[[ Listed records, beginning ]]
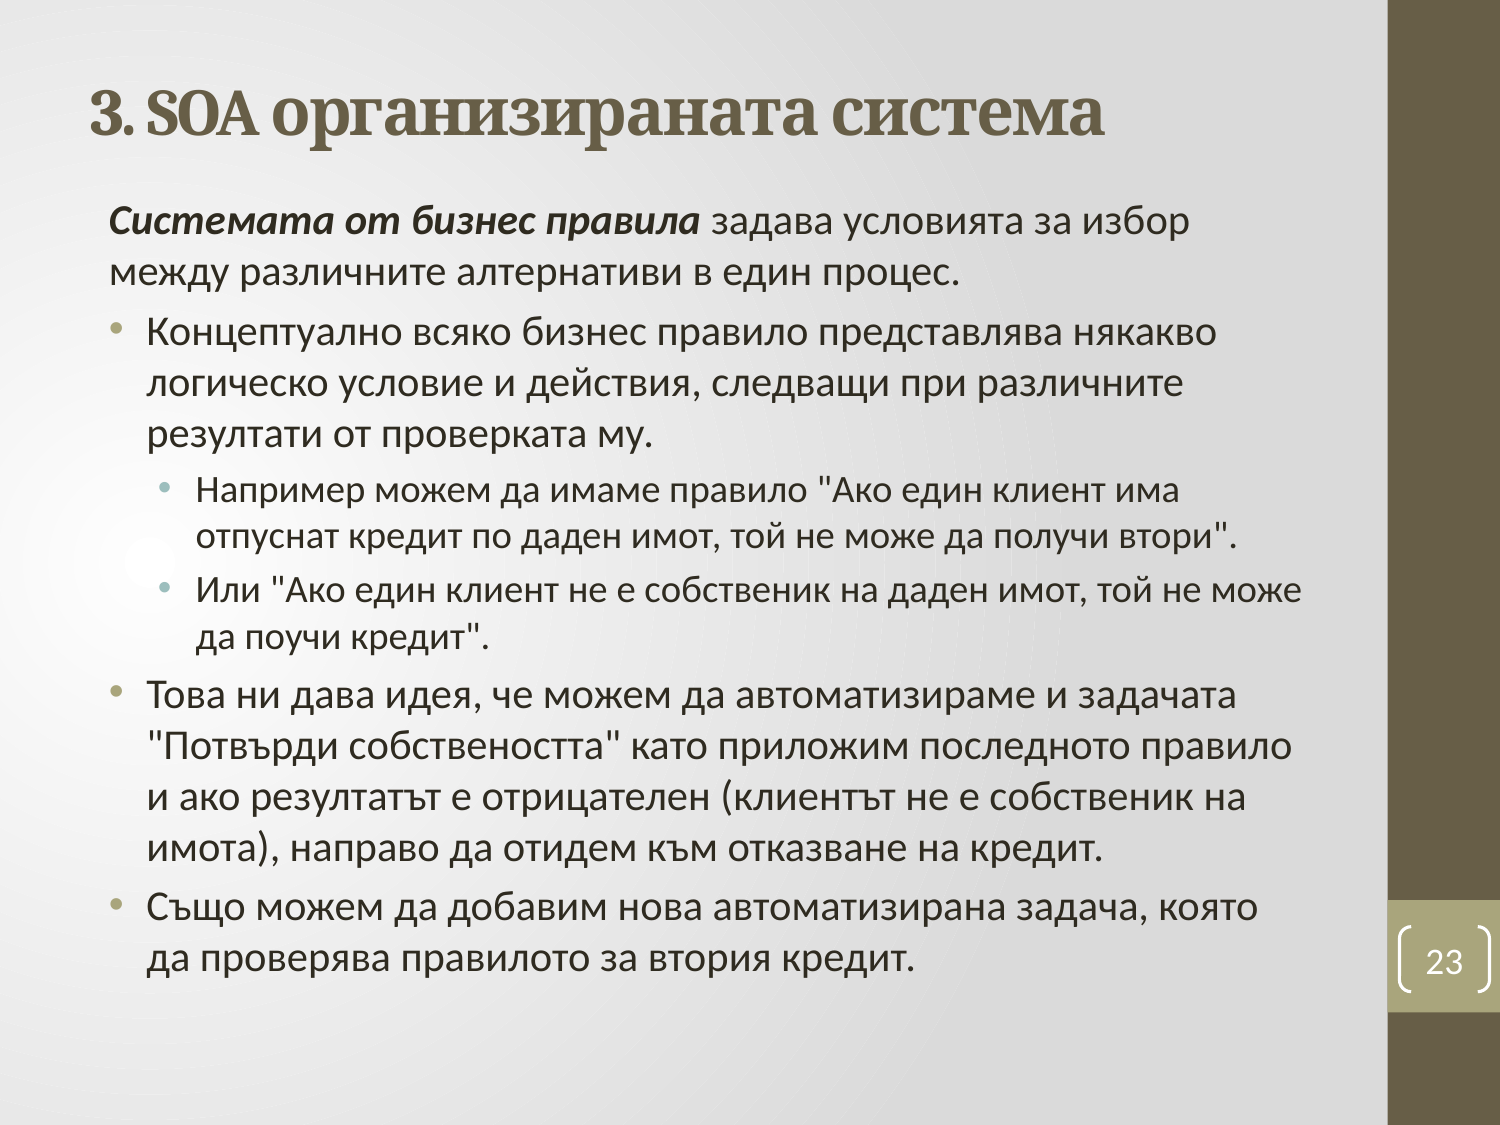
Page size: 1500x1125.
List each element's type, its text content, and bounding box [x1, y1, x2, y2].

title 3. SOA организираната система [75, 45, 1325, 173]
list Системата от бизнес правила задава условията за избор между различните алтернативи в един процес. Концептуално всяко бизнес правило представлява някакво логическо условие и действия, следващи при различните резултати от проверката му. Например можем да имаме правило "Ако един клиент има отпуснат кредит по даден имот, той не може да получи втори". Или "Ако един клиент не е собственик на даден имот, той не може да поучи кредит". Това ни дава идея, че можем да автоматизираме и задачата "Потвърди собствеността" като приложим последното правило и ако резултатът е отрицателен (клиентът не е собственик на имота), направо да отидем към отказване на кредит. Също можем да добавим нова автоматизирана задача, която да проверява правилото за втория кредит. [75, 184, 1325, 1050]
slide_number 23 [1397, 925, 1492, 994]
[[ Listed records, end ]]
Without the pictures, restate each entry exactly.

> Response
Page size: 1500x1125.
List each element's type, its text content, and bounding box [x1, y1, x2, y2].

title 3. SOA организираната система [75, 45, 1325, 173]
list Системата от бизнес правила задава условията за избор между различните алтернативи в един процес. Концептуално всяко бизнес правило представлява някакво логическо условие и действия, следващи при различните резултати от проверката му. Например можем да имаме правило "Ако един клиент има отпуснат кредит по даден имот, той не може да получи втори". Или "Ако един клиент не е собственик на даден имот, той не може да поучи кредит". Това ни дава идея, че можем да автоматизираме и задачата "Потвърди собствеността" като приложим последното правило и ако резултатът е отрицателен (клиентът не е собственик на имота), направо да отидем към отказване на кредит. Също можем да добавим нова автоматизирана задача, която да проверява правилото за втория кредит. [75, 184, 1325, 1050]
slide_number 23 [1397, 925, 1492, 994]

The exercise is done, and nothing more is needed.